Chemicals normally regarded as “harmless” may produce toxins if added to a biological system in a sufficient amount or dose. There are three main routes by which hazardous chemicals enter the body:
• Absorption through the respiratory tract via inhalation.
• Absorption through the skin.
• Absorption through the digestive tract.
Types of Effects
Acute poisoning: it is characterized by rapid absorption of the substance and the exposure is sudden and severe. Normally, a single large exposure is involved, such as carbon monoxide or cyanide poisoning.
Chronic poisoning: it is characterized by prolonged or repeated low level exposures of a duration measured in days, months or years.

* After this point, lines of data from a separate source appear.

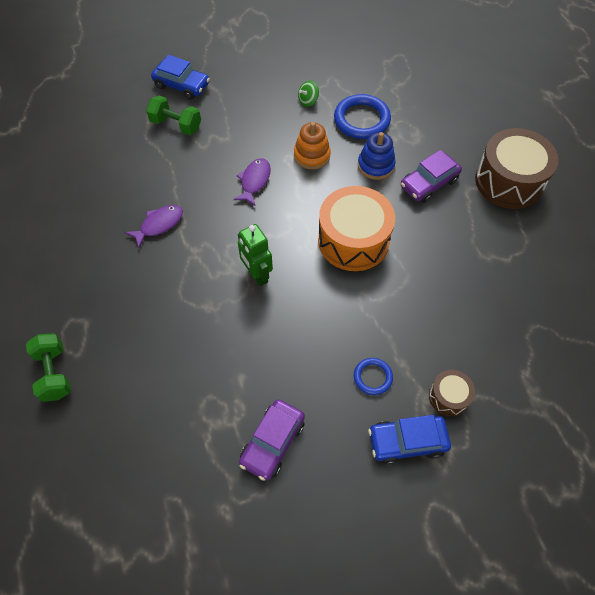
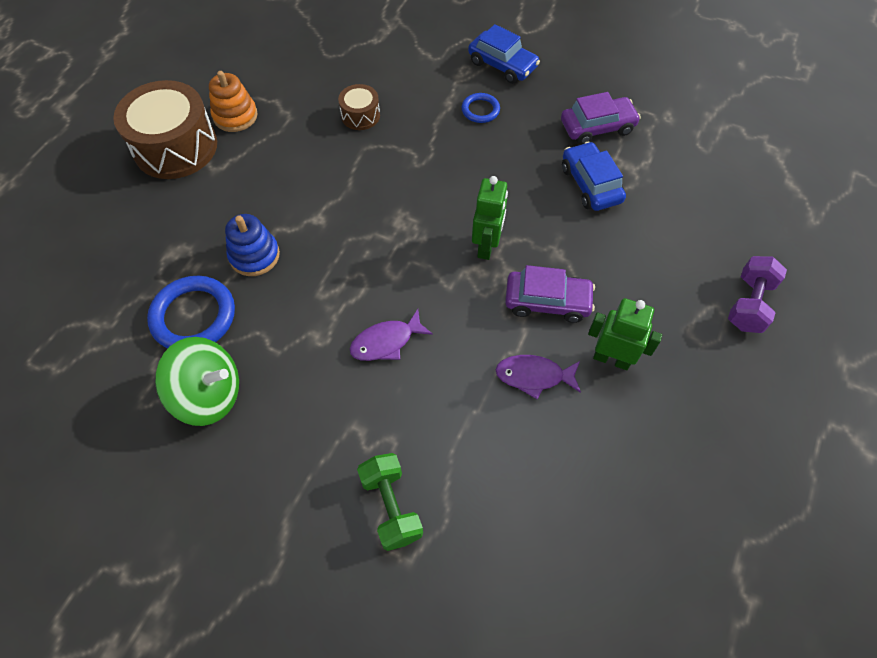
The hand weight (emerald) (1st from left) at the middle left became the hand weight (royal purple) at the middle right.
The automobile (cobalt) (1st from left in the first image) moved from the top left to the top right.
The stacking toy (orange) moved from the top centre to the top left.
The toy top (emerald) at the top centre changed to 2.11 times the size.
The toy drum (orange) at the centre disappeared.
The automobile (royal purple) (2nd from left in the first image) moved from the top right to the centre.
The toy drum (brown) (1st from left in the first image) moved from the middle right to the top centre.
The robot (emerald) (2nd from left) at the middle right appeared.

Local poisoning: it refers to the site of action of an agent and means the action takes place at the point or area of contact. The site may be skin, mucous membranes, the respiratory tract, gastrointestinal system, eyes, etc.
Systemic poisoning: it refers to a site of action other than the point of contact and presupposes absorption has taken place.
Cumulative poisons: they are characterized by materials that tend to build up in the body as a result of numerous chronic exposures. The effects are not seen until a critical body burden is reached.
Substance in Combination: When two or more hazardous materials are present at the same time, the resulting effect can be greater than the effect predicted based on the individual substances.
Factors that affect toxicity:
•Rate of entry and route of exposure
•Age can affect the capacity to repair tissue damage.
•Previous exposure can lead to tolerance, increased sensitivity or make no difference.
•Host factors, including genetic predisposition and the gender of the exposed individual.
•State of health, physical condition and life style can affect the toxic response. Preexisting disease can result in increased sensitivity.
•Environmental factors such as temperature, humidity and atmospheric pressure.